The FLEXTURBINE consortium is built around an industrially initiated nucleus: Core representatives of the European turbine industry have joined forces and involved leading European universities and research institutes to address the identified research and technology questions. They will cooperate to achieve the project objectives, sharing experience and know-how and developing results with complementary skills. The following figure outlines the contributions of each partner to the FLEXTURBINE topics and the impact on the future market drivers for flexible energy generation.
The consortium setup comprises all steps of the value chain and thus ensures that the technology is applied as soon as possible. The industrial design capabilities are complemented by selected high profile university departments, which are also involved in modelling activities as well as in preforming rig and component tests.
Siemens is a global organisation involved in power generation, transmission and distribution,
smart grid solutions and the efficient application of electrical energy – as well as in the areas of medical imaging and in-vitro diagnostics. Siemens employs 343,000 employees worldwide (September 2014). The Power and Gas Division offers a broad spectrum of products and solutions for environmentally-compatible and resource-saving power generation, using fossil or renewable fuels for efficient energy production and the reliable transport of oil and gas. Gas turbines are manufactured with capacities ranging from five to 400 MW. Our gas turbines offer high efficiency, reliability, and environmental sustainability, qualities that in turn deliver low lifecycle costs and make power plants highly profitable. The steam turbine portfolio of Siemens figures among the most comprehensive in the world with rated powers ranging from a few kW to 1,500 MW
Siemens designs and develops gas and steam turbines, conducts research and development into
the technologies for advancing the state of the art of these products, very often in collaboration with leading universities. The engineers involved in this process have long experience of both component mechanical integrity and the development of methods for improved design, analysis and lifetime prediction for the materials and parts used in the engines.

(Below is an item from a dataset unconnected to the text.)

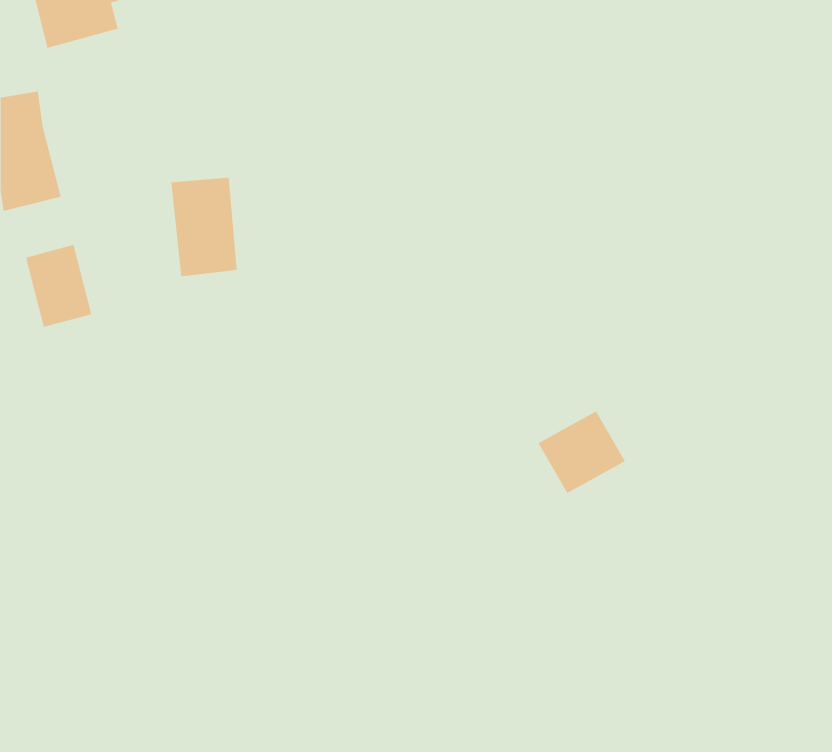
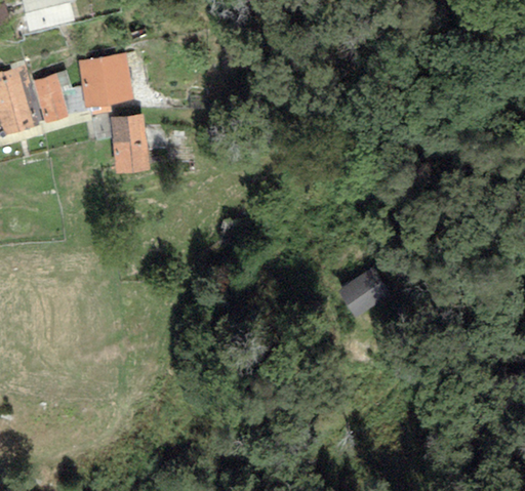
building: none -> [76,53,132,108]
building: [25,244,92,328] -> [28,75,70,127]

As a manufacturer of gas and steam turbines, the problems of increasing plant flexibility and the resulting impact on engine component cyclic life is of major importance. Consequently, Siemens will significantly contribute to the life cycle mmanagement (WP4) and, beyond, will take the role as work package leader.
Peter Martin Hughes
After Graduating in 1981 with a degree in Mechanical Engineering Dr Hughes moved into the area
of stress and lifing analysis in the power generation industry, gaining experience in gas turbines, diesel engines, nuclear reactor components, material characterization and lifing methods development. Major technology project areas undertaken include fatigue design methods and development of FE post processing tools; low cycle fatigue and creep modelling in gas turbine disc materials and DS & SX blade materials; characterisation of CMC materials behaviour; and gas turbine combustor cyclic integrity validation testing and analysis. In 1998, he was awarded a PhD in fatigue design methods. In 1990, he became Mechanical Integrity Group Leader and for four years Dr Hughes was UK leader for a multidisciplinary combustor team of up to 25 people for developments on heavy duty gas turbines. This covered combustion and CFD modelling, heat transfer, stress and lifetime prediction, design and test. His current position is Head of Mechanical Integrity and Lifing Analysis at Siemens Industrial Turbomachinery Ltd in Lincoln, England. This role covers gas turbine core engine components, mechanical integrity team members and technology development.
Roland Georg Grein
Dr Grein obtained his PhD in theoretical physics at the Karlsruhe Institute of Technology
in 2012 working on quantum transport in superconducting nanostructures and joined Siemens the same year. He has since been working in the steam turbines R&D department in Mülheim, Germany, focusing on bearing design and rotordynamics.